Speech Generation

The model parameter is fixed to seed-tts-1.0.

Authorization

BearerAuth

AuthorizationBearer <token>

Model relay interface recognition. Request heading: Autoration: Bearer .

In: header

Request Body

application/json

model*string

A speech synthesis model.

Default"seed-tts-1.0"

input*string

Text content to read.

voice*string

Sound, e.g. _FD_PROTEC_0, FD_PROTEC_1. A voice string field. Scope: Non-empty string or verification by business configuration.

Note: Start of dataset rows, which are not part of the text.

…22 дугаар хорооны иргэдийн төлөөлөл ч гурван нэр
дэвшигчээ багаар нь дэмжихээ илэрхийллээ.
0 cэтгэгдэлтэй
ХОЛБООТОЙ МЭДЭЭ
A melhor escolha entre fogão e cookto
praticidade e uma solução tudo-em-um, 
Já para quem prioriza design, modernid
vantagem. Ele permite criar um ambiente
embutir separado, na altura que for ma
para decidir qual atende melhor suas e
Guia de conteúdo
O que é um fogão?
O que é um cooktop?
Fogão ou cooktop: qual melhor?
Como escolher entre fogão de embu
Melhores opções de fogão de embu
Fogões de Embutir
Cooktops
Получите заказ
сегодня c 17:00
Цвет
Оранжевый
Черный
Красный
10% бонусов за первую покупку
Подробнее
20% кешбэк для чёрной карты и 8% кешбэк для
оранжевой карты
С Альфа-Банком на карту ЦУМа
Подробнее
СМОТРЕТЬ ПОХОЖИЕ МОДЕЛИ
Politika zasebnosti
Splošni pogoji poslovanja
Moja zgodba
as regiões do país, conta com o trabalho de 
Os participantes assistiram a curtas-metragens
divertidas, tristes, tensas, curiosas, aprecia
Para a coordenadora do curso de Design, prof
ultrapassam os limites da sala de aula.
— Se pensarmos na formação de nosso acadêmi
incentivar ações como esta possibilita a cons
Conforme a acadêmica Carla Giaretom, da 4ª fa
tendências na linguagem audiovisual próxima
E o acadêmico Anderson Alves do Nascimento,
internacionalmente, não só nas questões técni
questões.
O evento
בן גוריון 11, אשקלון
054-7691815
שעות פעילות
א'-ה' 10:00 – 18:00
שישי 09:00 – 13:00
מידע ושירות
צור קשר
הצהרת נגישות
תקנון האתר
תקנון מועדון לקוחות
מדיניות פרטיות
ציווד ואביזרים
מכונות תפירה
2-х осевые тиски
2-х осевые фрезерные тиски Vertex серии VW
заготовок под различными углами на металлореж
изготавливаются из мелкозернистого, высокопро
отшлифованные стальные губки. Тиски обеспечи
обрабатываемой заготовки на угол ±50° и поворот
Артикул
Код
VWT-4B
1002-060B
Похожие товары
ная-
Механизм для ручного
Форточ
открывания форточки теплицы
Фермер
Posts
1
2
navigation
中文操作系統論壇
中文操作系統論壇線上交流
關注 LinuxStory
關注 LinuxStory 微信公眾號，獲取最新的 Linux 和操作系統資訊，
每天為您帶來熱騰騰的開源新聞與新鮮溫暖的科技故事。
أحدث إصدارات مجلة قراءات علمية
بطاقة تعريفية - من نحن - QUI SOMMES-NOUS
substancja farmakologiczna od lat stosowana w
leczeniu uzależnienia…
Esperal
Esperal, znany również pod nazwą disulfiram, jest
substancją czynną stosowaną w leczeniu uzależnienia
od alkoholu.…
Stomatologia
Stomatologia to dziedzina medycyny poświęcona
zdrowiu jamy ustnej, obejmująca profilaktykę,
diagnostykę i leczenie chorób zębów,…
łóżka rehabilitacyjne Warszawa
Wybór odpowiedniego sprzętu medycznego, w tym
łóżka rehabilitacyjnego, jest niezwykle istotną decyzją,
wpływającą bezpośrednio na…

Default"zh_female_cancan_mars_bigtts"

format?string

Output audio format, e.g. _FD_PROTEC_0, FD_PROTEC_1.

speed?number

Speed. Speed value fields. Scope: An interface description or backstage configuration.

Response Body

audio/mpeg

curl -X POST "https://api.tokaify.com/v1/audio/speech" \
  -H "Content-Type: application/json" \
  -d '{
    "model": "seed-tts-1.0",
    "input": "Enter text that needs to be processed.",
    "voice": "zh_female_cancan_mars_bigtts",
    "format": "json",
    "speed": 1
  }'

curl -X POST "https://api.tokaify.com/v1/audio/speech" \  -H "Content-Type: application/json" \  -d '{    "model": "seed-tts-1.0",    "input": "Enter text that needs to be processed.",    "voice": "zh_female_cancan_mars_bigtts",    "format": "json",    "speed": 1  }'

"string"

Request Parameters

Field	Type	Required	Default	Description
`model`	string	Yes	None	Fixed to `seed-tts-1.0`.
`input`	string	Yes	None	Text to synthesize. Based on the Volcano Engine online speech synthesis interface, standard voices generally recommend no more than 1024 bytes per request; for long text or cloned voices, follow the provider configuration.
`voice`	string	No	`zh_female_cancan_mars_bigtts`	ByteDance voice key, for example `zh_female_cancan_mars_bigtts`. Actual availability depends on the account authorization.
`response_format`	string	No	`pcm`	Output audio format mapped to the official `audio.encoding`. Supports `mp3`, `wav`, `pcm`, and `ogg_opus`; `wav` is usually not used for streaming scenarios.
`speed`	number	No	`1`	Speech speed mapped to the official `audio.speed_ratio`, ranging from `[0.2, 3]`, where `1` means normal speed.

Example Code

curl https://api.tokaify.com/v1/audio/speech \
  -H "Authorization: Bearer $TOKAIFY_API_KEY" \
  -H "Content-Type: application/json" \
  --output speech.mp3 \
  -d '{
    "model": "seed-tts-1.0",
    "input": "Hello, this is a voice clip generated by Seed TTS 1.0.",
    "voice": "zh_female_cancan_mars_bigtts",
    "response_format": "mp3",
    "speed": 1
  }'

import requests

response = requests.post(
    "https://api.tokaify.com/v1/audio/speech",
    headers={"Authorization": "Bearer YOUR_TOKAIFY_API_KEY"},
    json={
        "model": "seed-tts-1.0",
        "input": "Hello, this is a voice clip generated by Seed TTS 1.0.",
        "voice": "zh_female_cancan_mars_bigtts",
        "response_format": "mp3",
        "speed": 1,
    },
)
response.raise_for_status()
with open("speech.mp3", "wb") as file:
    file.write(response.content)

import { writeFile } from "node:fs/promises";

const response = await fetch("https://api.tokaify.com/v1/audio/speech", {
  method: "POST",
  headers: {
    Authorization: `Bearer ${process.env.TOKAIFY_API_KEY}`,
    "Content-Type": "application/json",
  },
  body: JSON.stringify({
    model: "seed-tts-1.0",
    input: "Hello, this is a voice clip generated by Seed TTS 1.0.",
    voice: "zh_female_cancan_mars_bigtts",
    response_format: "mp3",
    speed: 1,
  }),
});

const audio = await response.arrayBuffer();
await writeFile("speech.mp3", Buffer.from(audio));

Notes

voice maps to the ByteDance voice key. If omitted, the default voice zh_female_cancan_mars_bigtts is used. To control volume, pitch, emotion, or language, use the official fields volume_ratio, pitch_ratio, emotion, and language; exact support depends on the provider configuration and selected voice.